§ EXERCISE: Would you write out the lines from the one containing "الأمم المتحدة لسحر الحكومات الأجنبية" to the end of the records below, exactly and in full, please?
*** Opening of ENTRIES SHOWN ***
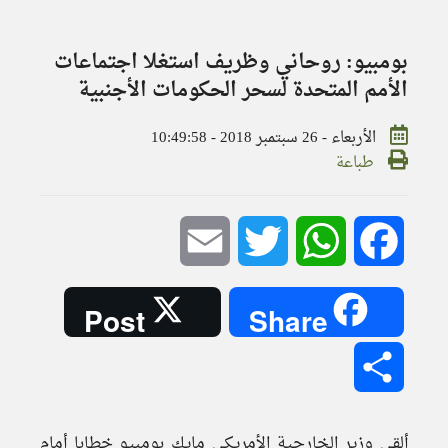
بومبيو: روحاني وظريف استغلا اجتماعات
الأمم المتحدة لسحر الحكومات الأجنبية
الأربعاء - 26 سبتمبر 2018 - 10:49:58
طباعة
Email
Twitter
WhatsApp
Facebook
Post
Share
Share
ألقى وزير الخارجية الأمريكي مايك بومبيو خطابا أمام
*** Close of ENTRIES SHOWN ***
§ SOLUTION BELOW:
الأمم المتحدة لسحر الحكومات الأجنبية
الأربعاء - 26 سبتمبر 2018 - 10:49:58
طباعة
Email
Twitter
WhatsApp
Facebook
Post
Share
Share
ألقى وزير الخارجية الأمريكي مايك بومبيو خطابا أمام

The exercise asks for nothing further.